Why elasticsearch still check the length of a keyword field, even if it's not indexed?


(esnewbie) #1

Hi all,
I'm new to Elasticsearch, using version 5.3.

As i understand, the length of keyword field is limited to about 32K due to the limitation of Lucene's term byte-length limit of 32766.

But, the thing I don't understand is, when I set a field type to keyword, and index to false,and store by default is false, means that this field is not indexed and not stored.
When I save data that more than 32k into that field, I still get the error, says"DocValuesField "newField7" is too large, must be <= 32766".

As my question, why elasticsarch still check the length of this filed, even if I don't index nor store it?
Why not ignore it and just keep it in _source? Is there any other things that elasticearch still have to do with this field, even if it's not indexed nor stored?

I think elasticsearch do not need to store this field's data to a Lucene term, right? then why keep the limitation?


(esnewbie) #2

Can anyone help? @elastic


(David Pilato) #3

Read this and specifically the "Also be patient" part.

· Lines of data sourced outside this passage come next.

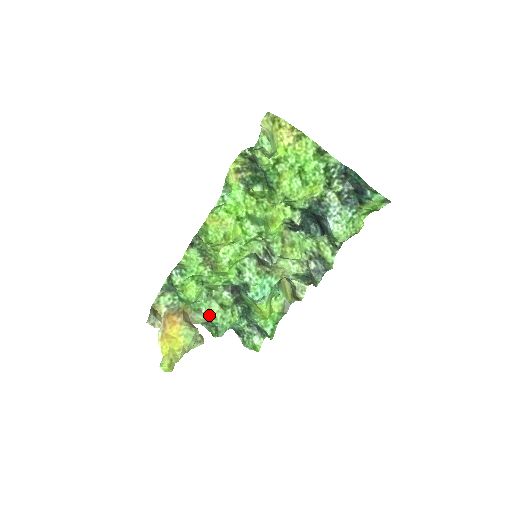
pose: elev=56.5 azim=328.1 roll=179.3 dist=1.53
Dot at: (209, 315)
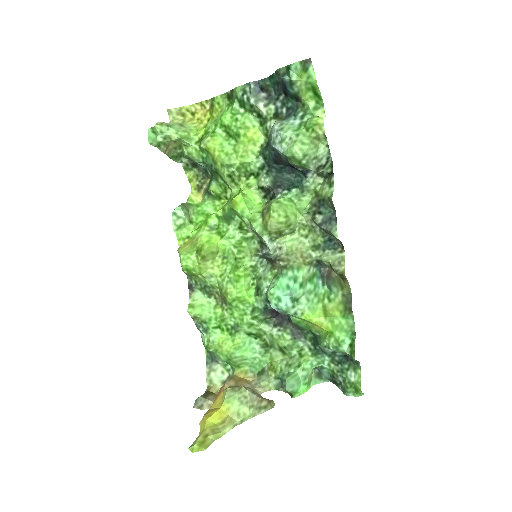
Dot at: (272, 370)
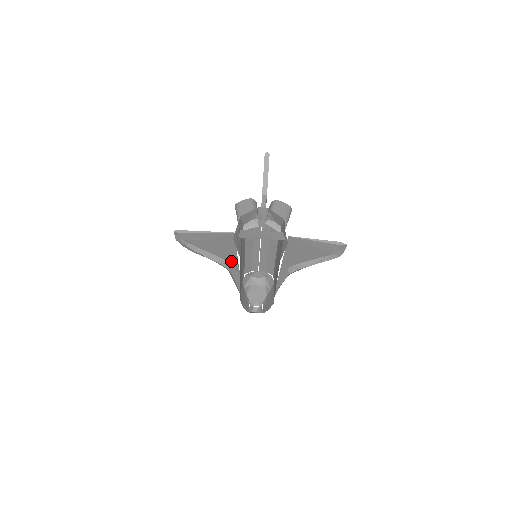
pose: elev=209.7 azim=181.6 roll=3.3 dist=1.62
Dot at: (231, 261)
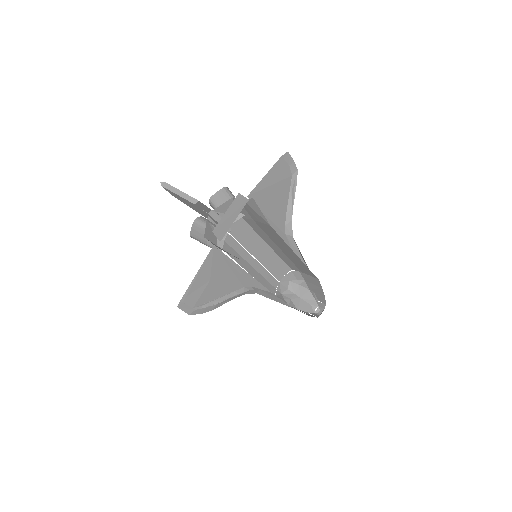
Dot at: (247, 283)
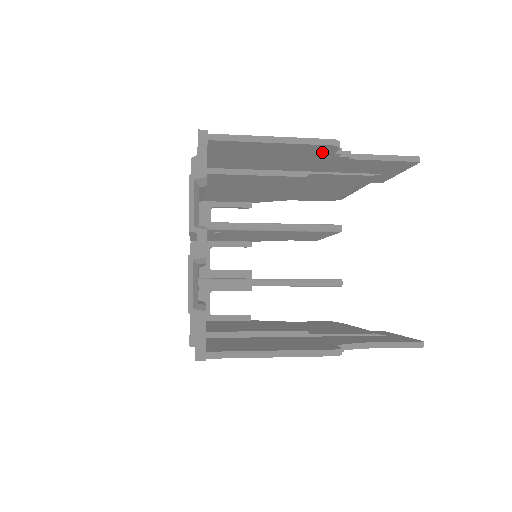
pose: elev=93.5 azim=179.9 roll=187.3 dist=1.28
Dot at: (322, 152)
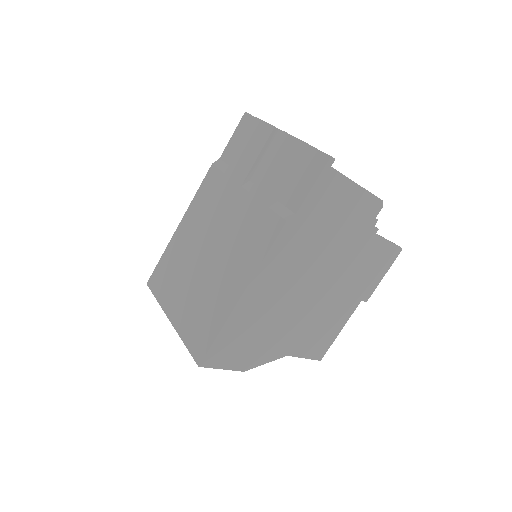
Dot at: occluded
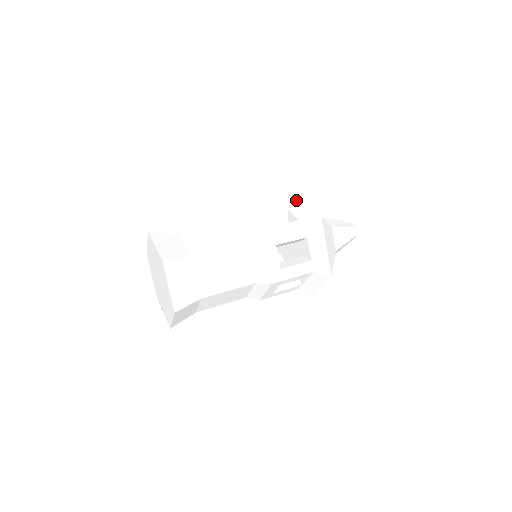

It's fine to answer on your own thread after 2 or 3 days (not including weekends) if you don't have an answer.


(David Pilato) #4

Have a look at https://www.elastic.co/guide/en/elasticsearch/reference/current/enabled.html


(esnewbie) #5

@dadoonet thanks for your response, and sorry for my rush reply. I will follow the code of conduct more carefully.

Back to my question.
I have already found and read the link you provided before I post, and it just not answered my question.
As the link page says:

The enabled setting, which can be applied only to the mapping type and to object fields, causes Elasticsearch to skip parsing of the contents of the field entirely.The JSON can still be retrieved from the _source field, but it is not searchable or stored in any other way.

Which not solve my problem withkeyword type field.
In fact, what I expected is when I set a keyword type field to "index": false, "store: false", Elasticsearch should treat it just like it does to a "enabled: false" object field, which means just save it to _source without checking if the length is too large, because Elasticsearch no longer need to store this field to a Lucene term.

Is there any reason that Elasticsearch still have to check the length of "index": false, "store: false" keyword field?


(David Pilato) #6

The goal of keyword data type is to be able to generate aggs on it or do sorting.
In a sense, keyword is usable. That's why the length is checked IMO.


(esnewbie) #7

OK, everybody sees different. I still expect the length should not be checked in this scenario.
Maybe I should just use object type field in my situation instead of keyword.
Thanks for your answer !


(system) #8

This topic was automatically closed 28 days after the last reply. New replies are no longer allowed.